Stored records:

------------

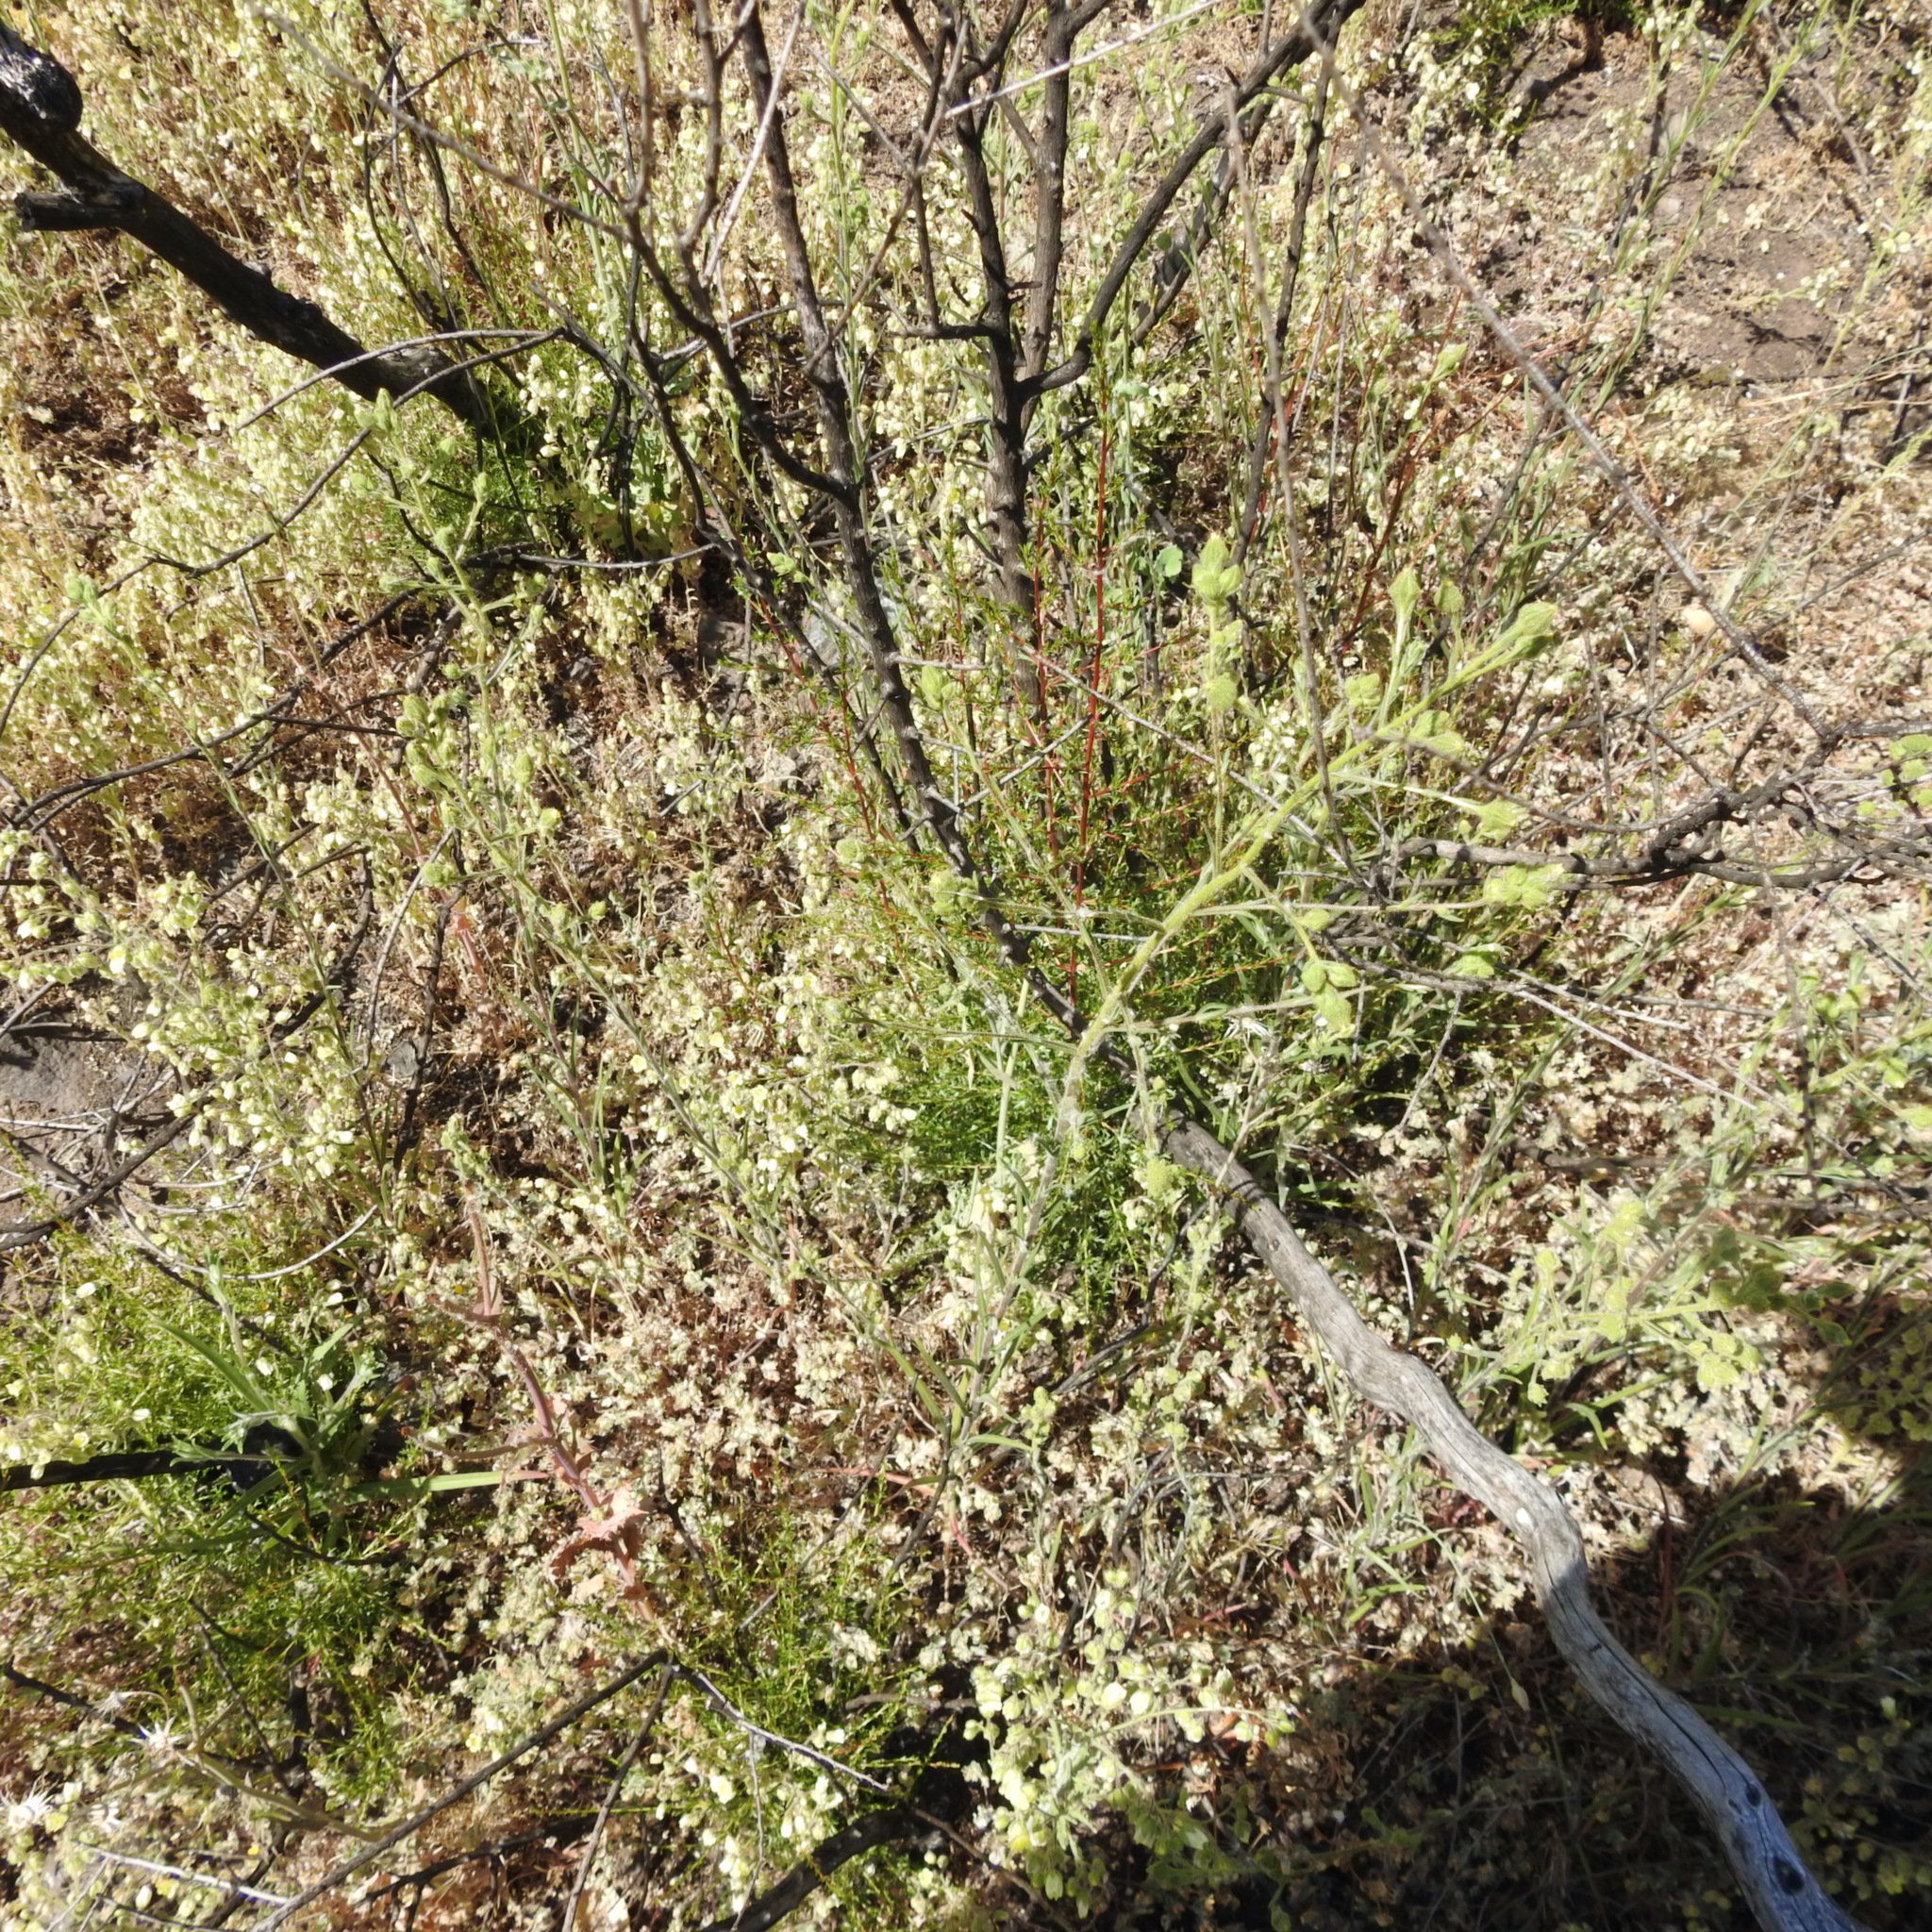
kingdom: Plantae
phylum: Tracheophyta
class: Magnoliopsida
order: Rosales
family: Rosaceae
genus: Adenostoma
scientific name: Adenostoma fasciculatum
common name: Chamise
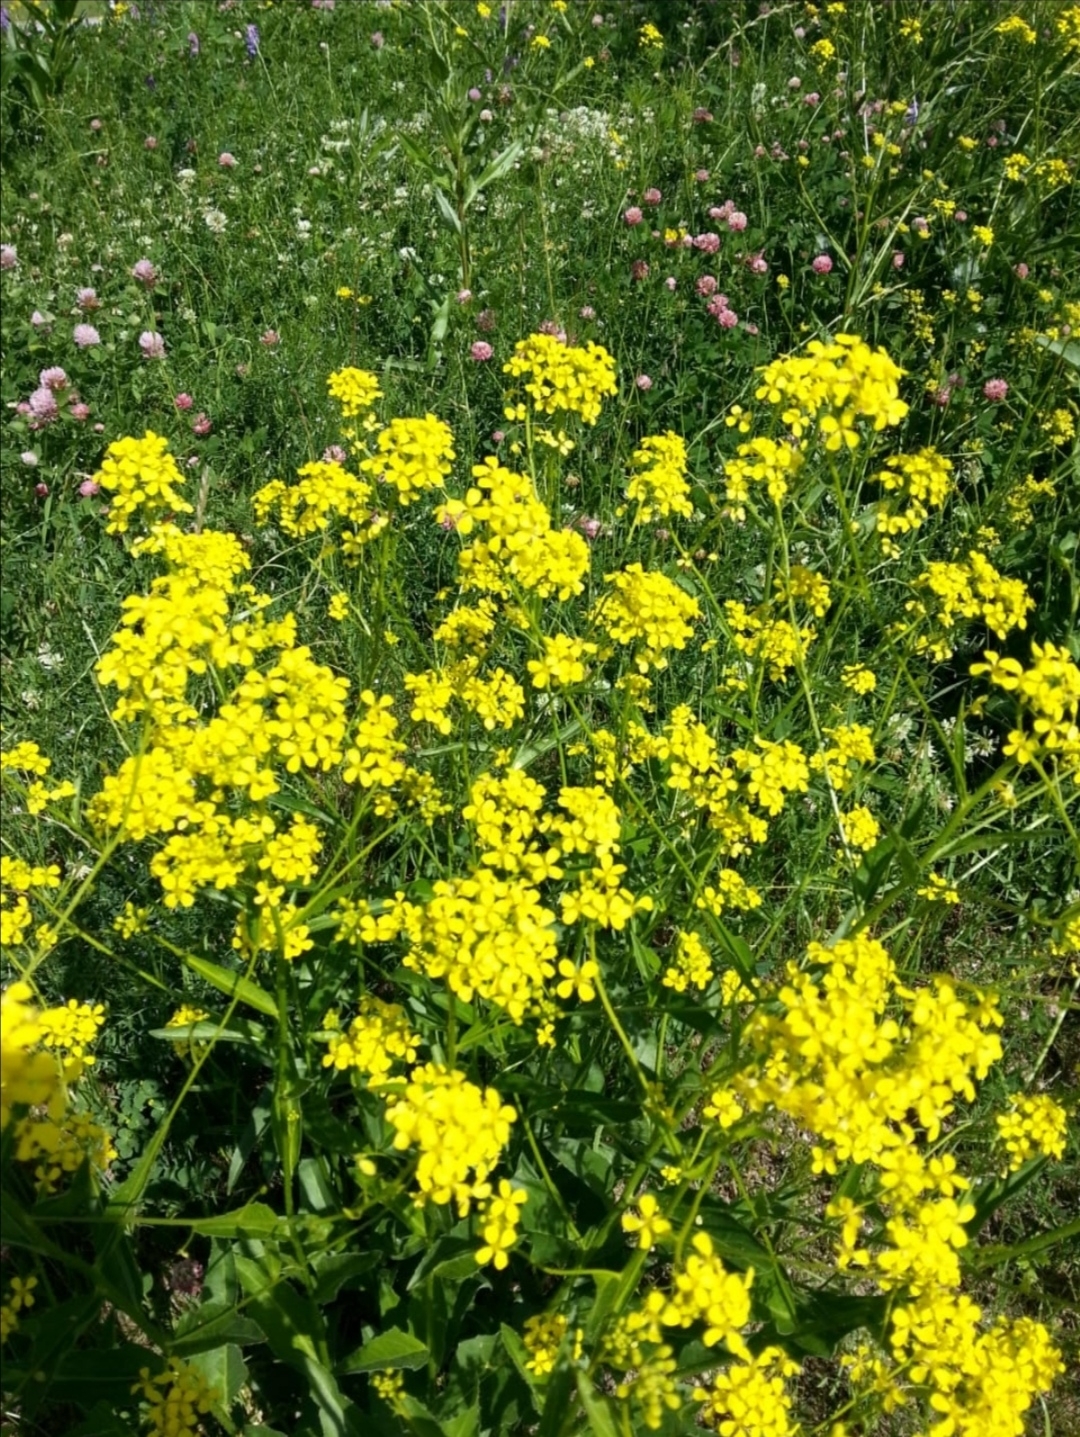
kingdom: Plantae
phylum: Tracheophyta
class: Magnoliopsida
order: Brassicales
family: Brassicaceae
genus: Bunias
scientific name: Bunias orientalis
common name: Warty-cabbage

------------

Give these items again with "common name" swapped for "vernacular name" throughout, keeping everything else unchanged. Leave the pictures out of your answer.

### CORRECT RESPONSE:
kingdom: Plantae
phylum: Tracheophyta
class: Magnoliopsida
order: Rosales
family: Rosaceae
genus: Adenostoma
scientific name: Adenostoma fasciculatum
vernacular name: Chamise
kingdom: Plantae
phylum: Tracheophyta
class: Magnoliopsida
order: Brassicales
family: Brassicaceae
genus: Bunias
scientific name: Bunias orientalis
vernacular name: Warty-cabbage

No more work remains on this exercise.